Я не заметил, как начал бежать прочь от рокота, шума самолетов и грохота падающих снарядов. Где-то ещё я слышал истошный вой и знал, что за мной продолжают гнаться. И ни в коем случае нельзя дать себя нагнать.

«Выход. Здесь должен быть какой-нибудь выход!» - вертелась в моей голове мысль, пока я обводил взглядом полуразвалившиеся здания и окна в них, стараясь спасти свою жизнь.

Я рванул к зданию. Что это было за строение, сказать сложно – оно казалось мне смазанным и почти жидким, как содержимое лавовой лампы, но если я хотел выжить, то мне нужно было бежать именно к нему.

В стене был большой озарённый желтоватым светом оконный проём. Единственное осязаемое и реальное в этом густом желе. Откуда-то я знал, что это и есть выход. Что-то за моей спиной вновь грохнуло, я пошатнулся и почти кувырком запрыгнул в светлый проём. Лицо обдало жаром.

*

Огонь. Всё было в огне. Горели стулья, стены, потолок. Пламя плясало и сжирало всё дотла, оставляя за собой только непроглядную черноту. Назад выскочить не получилось - обратной дороги не было. Глухая горящая стена.

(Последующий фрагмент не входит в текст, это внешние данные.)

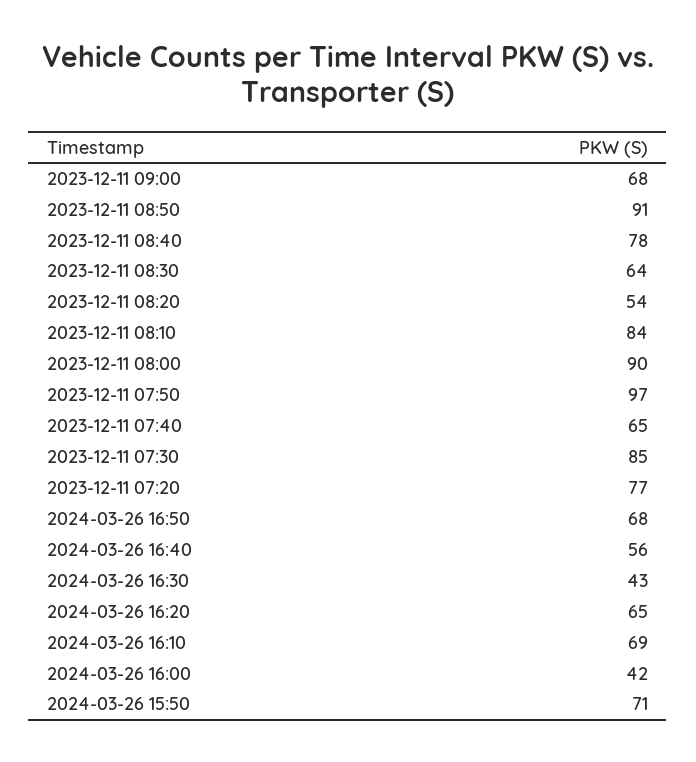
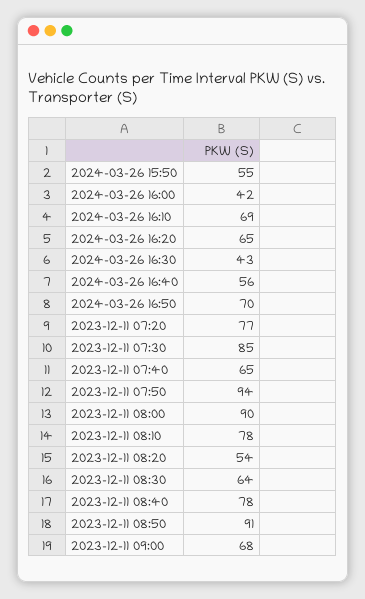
  {
    "2023-12-11 09:00": 68,
    "2023-12-11 08:50": 91,
    "2023-12-11 08:40": 78,
    "2023-12-11 08:30": 64,
    "2023-12-11 08:20": 54,
-   "2023-12-11 08:10": 84,
+   "2023-12-11 08:10": 78,
    "2023-12-11 08:00": 90,
-   "2023-12-11 07:50": 97,
+   "2023-12-11 07:50": 94,
    "2023-12-11 07:40": 65,
    "2023-12-11 07:30": 85,
    "2023-12-11 07:20": 77,
-   "2024-03-26 16:50": 68,
+   "2024-03-26 16:50": 70,
    "2024-03-26 16:40": 56,
    "2024-03-26 16:30": 43,
    "2024-03-26 16:20": 65,
    "2024-03-26 16:10": 69,
    "2024-03-26 16:00": 42,
-   "2024-03-26 15:50": 71
+   "2024-03-26 15:50": 55
  }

А потом меня оглушило стрельбой. Кто-то стрелял в меня автоматной очередью. Меня трясло, но я не чувствовал боль.

Я её уже очень давно не чувствую.

Я опустил взгляд на свою грудь – пули проходили насквозь, оставляя после себя пепельные дыры. Наверное, я и правда похож на изувеченную книгу…

Нет. Это не мои воспоминания.

Я рванулся с места, стараясь скрыться от громыхающих за моей спиной выстрелов. Петлял зигзагами по жаркому, замкнутому пространству, подчиняясь слепому инстинкту.

Передо мной появился тёмный проём двери. Подвал. Он всегда здесь был?

Я знал, что во время пожара не стоит спускаться в подвальные помещения, но прежде, чем я успел это осознать, тяжелая дверь захлопнулась за моей спиной, а мне в лицо ударил затхлый, влажный запах подземелья. Я нёсся вниз по скользким ступеням, еле успевая переставлять ноги.

*

Наверх возвращаться нельзя. Уже не помню, почему. Я спускаюсь по этим ступеням уже очень долго.

Сколько времени прошло? Внутренние часы не отвечают на этот вопрос. Может, всего несколько минут. А может, несколько жизней. А проклятые ступени и не думали кончаться, разрази их гром. И почему я не прихватил с собой фонарь? Было, кажется, некогда. И зачем я спускаюсь?